Face aux épisodes pluvieux intenses qui ont récemment touché le Var, marqués par des cumuls records et des phénomènes d’inondation, Estérel Côte d’Azur Agglomération engage des travaux de modernisation sur ses infrastructures hydrauliques. Les barrages écrêteurs de crue des Cous et du Saint-Esprit, situés sur le bassin versant Valescure-Pédégal-Garonne, à cheval sur les communes de Saint-Raphaël et de Fréjus, font ainsi l’objet d’une intervention stratégique. Ces ouvrages jouent un rôle essentiel dans la prévention des risques naturels, en permettant de réguler les écoulements d’eau lors des fortes pluies et de limiter les débordements susceptibles d’impacter les zones urbanisées.
Les barrages des Cous et du Saint-Esprit remplissent une fonction stratégique en retenant temporairement une partie des volumes d’eau lors des fortes pluies. Ce mécanisme permet de réguler l’écoulement des cours d’eau et de limiter les débits en aval, réduisant ainsi les risques d’inondation dans les zones urbanisées. Le barrage du Saint-Esprit peut créer une retenue maximale d’environ 585 000 mètres cubes, tandis que celui des Cous dispose d’une capacité plus importante, pouvant atteindre 2 100 000 mètres cubes lors d’un épisode de crue. Ces volumes de stockage jouent un rôle déterminant lors des événements météorologiques les plus intenses.
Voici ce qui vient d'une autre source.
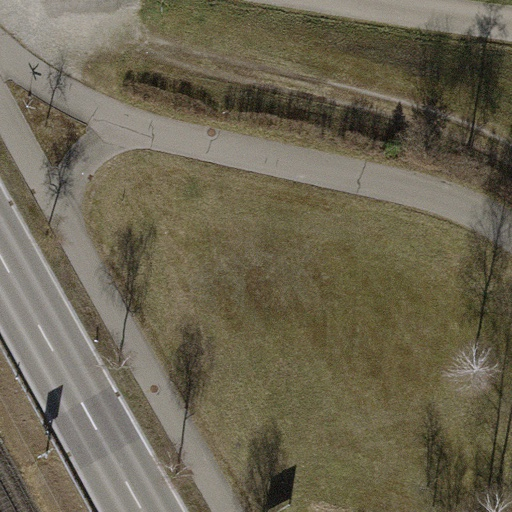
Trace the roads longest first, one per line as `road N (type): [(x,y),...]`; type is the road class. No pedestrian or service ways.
road 1 (track): [(511,154),(381,102),(0,6)]
road 2 (secondary): [(146,511),(0,255)]
road 3 (track): [(511,23),(351,0)]
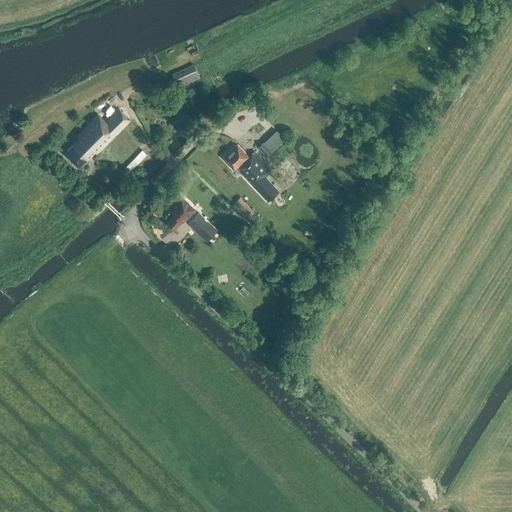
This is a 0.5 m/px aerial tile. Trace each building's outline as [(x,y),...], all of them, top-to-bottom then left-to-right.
[(177,86),(199,77),(193,64),(172,75),(177,86)] [(116,132),(129,119),(118,109),(105,122),(97,114),(78,134),(80,137),(64,153),(78,166),(94,150),(96,152),(116,132)] [(265,156),(271,151),(263,142),(258,147),(265,156)] [(248,156),(236,144),(222,157),(233,169),(236,167),(268,201),(278,191),(265,177),(271,170),(253,151),(248,156)] [(129,173),(146,155),(141,150),(124,169),(129,173)] [(183,220),(194,208),(179,195),(167,208),(170,210),(164,217),(167,220),(166,221),(174,228),(182,219),(183,220)] [(244,220),(253,212),(247,205),(239,197),(231,205),(244,220)] [(278,207),(284,202),(279,197),(273,202),(278,207)] [(206,241),(217,230),(199,214),(189,225),(206,241)]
En fonctionnement normal, ces retenues sont maintenues quasiment vides afin de préserver leur capacité de stockage en cas d’événement majeur. Cette gestion garantit que les ouvrages peuvent être pleinement mobilisés lorsque les conditions l’exigent. Seule une retenue permanente d’environ 60 000 mètres cubes est conservée. Elle présente un intérêt écologique, en favorisant la faune aquatique, mais aussi un intérêt paysager et des usages locaux comme la pêche ou la défense des forêts contre l’incendie.
Afin de permettre la réalisation des travaux, ces retenues permanentes ont été temporairement vidées. Cette opération était nécessaire pour intervenir sur les équipements situés sous le niveau de l’eau. Elle a notamment permis de remplacer les vannes de fond, dispositifs essentiels qui assurent la vidange des retenues et le bon fonctionnement des ouvrages. Leur renouvellement répond à des enjeux de sécurité et de fiabilité. La vidange du barrage du Saint-Esprit a également permis de mener une action d’éradication d’une espèce exotique envahissante, l’escargot ampullaire, susceptible de perturber les équilibres écologiques du site.
Les travaux prévoient l’installation, pour chacun des ouvrages, d’une nouvelle vanne murale commandée par vérin hydraulique, associée à une centrale hydraulique motorisée. Ce système permet un contrôle plus précis et plus sécurisé de l’ouverture et de la fermeture des vannes. La Communauté d’agglomération a par ailleurs adapté le projet afin d’améliorer les conditions d’intervention des agents chargés de l’exploitation. Ces évolutions contribuent à renforcer la fiabilité des équipements tout en facilitant leur maintenance.
Le chantier se déroule en plusieurs phases sur l’année 2026. Jusqu’à fin mars, les travaux préparatoires et la fabrication des nouvelles vannes mobilisent les équipes techniques. De début avril à fin mai, l’installation des équipements constituera le cœur de l’intervention. De fin mai jusqu’à l’automne, des essais de fonctionnement et des vérifications d’étanchéité permettront de s’assurer de la parfaite efficacité des dispositifs. La livraison du chantier est prévue à l’automne 2026, avant la saison des pluies.
À l’issue des travaux, le remplissage des retenues permanentes s’effectuera naturellement avec les précipitations. Un contact sera établi avec la Fédération de pêche afin d’étudier la mise en place d’une convention de rempoissonnement, permettant de reconstituer les populations piscicoles et de restaurer l’attractivité du site.